Equivalents
- Mesopotamian: Zababa

= Ḫešui =

Hurrian war god

Ḫešui, also known as Ḫišue, was a Hurrian war god. He was also incorporated into the Hittite pantheon. He is sparsely attested in known sources, and his origin and the meaning of his name remain unknown.

==Origin==
The etymology of Ḫešui's name is unknown. Alfonso Archi argues that while it can be said with certainty that deities like Teššub and Šimige were natively Hurrian, and that others, such as Aštabi or Ḫepat were incorporated into Hurrian religion from preexisting Syrian pantheons (for example from among the deities worshiped in Eblaite religion), the precise origin of Ḫešui cannot be presently established. Michael C. Astour instead proposed that the alternate form ^{d}Ḫi-šu-u-e indicates that his name was derived from the Hurrian root ḫiš-, whose meaning remains unknown. It is also attested in a personal name from Alalakh, Ḫi-iš-ša, and possibly in another name, Ḫi-ša-RI, possibly to be read as Ḫi-ša-tal, mentioned in a Mesopotamian document from the Ur III period.

==Position in the pantheon==
Ḫešui was a war god. Annelies Kammenhauber proposed that he originally held the position of a major god in the early history of the Hurrian pantheon, in the period before the incorporation of Ḫepat into it. However, he only sporadically appears in known offering lists (kaluti), and is entirely absent from those from Ugarit.

He belonged to the circle of deities associated with Teššub, and typically appears in kaluti dedicated to him. In one of them, he follows Aštabi and Nupatik and precedes the mountain god dyad Ḫatni-Pišaišapḫi. In another, he appears between Pinikir and Iršappa, the Hurrian form of Resheph, regarded as a merchant deity in this context. Ḫešui might also be among the gods depicted on the reliefs in the Yazılıkaya sanctuary, which largely follow the order of kaluti. Piotr Taracha identifies figure number 30, which follows Pinikir and precedes two bull-men accompanied by symbols of earth and heaven in the procession of male deities, as a depiction of him, though without certainty. It has been pointed out that it resembles figure number 33, commonly identified as Aštabi. Both of the carry sickle-shaped swords on their shoulders.

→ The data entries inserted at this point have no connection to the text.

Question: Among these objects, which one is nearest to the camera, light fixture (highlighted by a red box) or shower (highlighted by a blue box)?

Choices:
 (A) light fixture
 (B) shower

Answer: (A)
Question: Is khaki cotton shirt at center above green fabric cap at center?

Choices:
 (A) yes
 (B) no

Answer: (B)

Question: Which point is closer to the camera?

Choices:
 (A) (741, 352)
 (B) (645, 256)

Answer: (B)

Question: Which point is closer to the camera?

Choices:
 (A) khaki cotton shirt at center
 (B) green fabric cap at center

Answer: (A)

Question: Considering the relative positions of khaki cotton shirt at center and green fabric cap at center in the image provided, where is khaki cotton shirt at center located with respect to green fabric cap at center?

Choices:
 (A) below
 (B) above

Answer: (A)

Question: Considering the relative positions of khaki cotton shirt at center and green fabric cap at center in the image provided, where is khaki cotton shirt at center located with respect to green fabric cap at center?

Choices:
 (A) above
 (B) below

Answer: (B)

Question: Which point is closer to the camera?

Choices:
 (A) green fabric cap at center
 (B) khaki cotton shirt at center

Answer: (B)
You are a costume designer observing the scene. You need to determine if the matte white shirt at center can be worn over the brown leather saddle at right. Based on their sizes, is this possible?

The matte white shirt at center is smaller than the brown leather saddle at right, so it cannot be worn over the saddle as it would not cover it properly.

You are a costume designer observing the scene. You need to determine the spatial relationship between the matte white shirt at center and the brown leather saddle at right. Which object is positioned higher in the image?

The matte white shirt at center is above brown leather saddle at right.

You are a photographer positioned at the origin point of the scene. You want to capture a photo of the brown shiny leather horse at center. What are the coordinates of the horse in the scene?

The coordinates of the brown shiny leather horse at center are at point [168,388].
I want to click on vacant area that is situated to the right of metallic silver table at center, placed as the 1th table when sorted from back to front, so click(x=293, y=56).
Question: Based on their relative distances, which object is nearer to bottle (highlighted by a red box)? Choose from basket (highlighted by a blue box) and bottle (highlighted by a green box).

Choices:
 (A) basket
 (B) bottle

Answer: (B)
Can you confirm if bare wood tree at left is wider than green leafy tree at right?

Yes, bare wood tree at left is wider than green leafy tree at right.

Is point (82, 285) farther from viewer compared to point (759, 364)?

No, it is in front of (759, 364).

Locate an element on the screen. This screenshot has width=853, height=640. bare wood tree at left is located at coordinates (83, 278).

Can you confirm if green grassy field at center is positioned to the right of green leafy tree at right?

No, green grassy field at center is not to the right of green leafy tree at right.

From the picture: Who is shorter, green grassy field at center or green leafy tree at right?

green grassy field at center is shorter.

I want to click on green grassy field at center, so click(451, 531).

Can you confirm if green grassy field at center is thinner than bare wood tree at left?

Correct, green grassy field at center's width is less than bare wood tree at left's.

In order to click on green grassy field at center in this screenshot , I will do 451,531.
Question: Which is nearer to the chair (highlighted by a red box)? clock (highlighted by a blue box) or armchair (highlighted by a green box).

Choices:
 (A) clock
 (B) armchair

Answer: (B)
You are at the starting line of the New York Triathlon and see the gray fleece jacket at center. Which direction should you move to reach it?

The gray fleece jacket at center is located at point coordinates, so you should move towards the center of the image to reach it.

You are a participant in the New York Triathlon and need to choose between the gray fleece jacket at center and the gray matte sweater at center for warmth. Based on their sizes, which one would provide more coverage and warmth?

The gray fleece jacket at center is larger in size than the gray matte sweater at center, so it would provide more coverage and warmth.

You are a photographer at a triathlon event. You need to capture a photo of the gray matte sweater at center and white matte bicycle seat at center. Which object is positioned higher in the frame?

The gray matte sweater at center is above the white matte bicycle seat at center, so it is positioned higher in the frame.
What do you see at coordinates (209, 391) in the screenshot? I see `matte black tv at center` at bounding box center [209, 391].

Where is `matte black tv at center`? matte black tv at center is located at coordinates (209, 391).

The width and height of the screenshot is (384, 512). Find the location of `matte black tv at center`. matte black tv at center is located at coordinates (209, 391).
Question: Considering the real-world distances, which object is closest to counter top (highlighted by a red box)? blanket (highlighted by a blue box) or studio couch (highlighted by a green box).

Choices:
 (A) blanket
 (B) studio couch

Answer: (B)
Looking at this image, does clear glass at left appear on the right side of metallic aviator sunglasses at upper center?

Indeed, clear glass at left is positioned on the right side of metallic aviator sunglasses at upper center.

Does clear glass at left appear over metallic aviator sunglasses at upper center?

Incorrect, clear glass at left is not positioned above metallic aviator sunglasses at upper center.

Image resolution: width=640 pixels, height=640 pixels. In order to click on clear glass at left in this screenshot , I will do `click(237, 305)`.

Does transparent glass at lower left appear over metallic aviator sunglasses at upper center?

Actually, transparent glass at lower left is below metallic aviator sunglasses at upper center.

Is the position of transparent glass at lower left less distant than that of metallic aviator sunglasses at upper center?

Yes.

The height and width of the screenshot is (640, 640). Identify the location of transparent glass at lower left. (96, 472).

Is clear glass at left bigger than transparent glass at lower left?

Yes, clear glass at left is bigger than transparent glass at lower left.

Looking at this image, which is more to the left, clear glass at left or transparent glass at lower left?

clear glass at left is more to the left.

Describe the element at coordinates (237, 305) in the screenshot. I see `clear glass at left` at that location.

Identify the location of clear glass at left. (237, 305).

Ḫešui was also incorporated into the Hittite pantheon, though it has been argued that his relevance in it was minimal. He was worshiped in Hattusa, where he most likely arrived from Kizzuwatna.

==Associations with other deities==
Ḫešui's name could be written logographically as ^{d}ZA.BA_{4}.BA_{4}. The equivalence between him and this Mesopotamian war god is also attested in the Hurro-Akkadian god list from Emar, which lead Volkert Haas to propose this association had its roots in northern Syria. It has been proposed that another Hurrian god, Nupatik, could also correspond to Zababa, but according to Gernot Wilhelm among the Hurrian gods this connection was exclusive to Ḫešui. The logogram ^{d}ZA.BA_{4}.BA_{4} could also be employed to write his name in Hittite texts, though in this case its use was not exclusive to Ḫešui and in some cases it is difficult to tell which god is meant in texts using this writing.

A single text attests that Ḫešui had his own sukkal (attendant deity), Ḫupuštukar. His name is derived from the Hurrian verb ḫub-, "to break." In the same source he is listed alongside other sukkals: Izzummi (Ea's), Undurumma (Šauška's), Tenu (Teššub's), Lipparuma (Šimige's) and Mukišanu (Kumarbi's).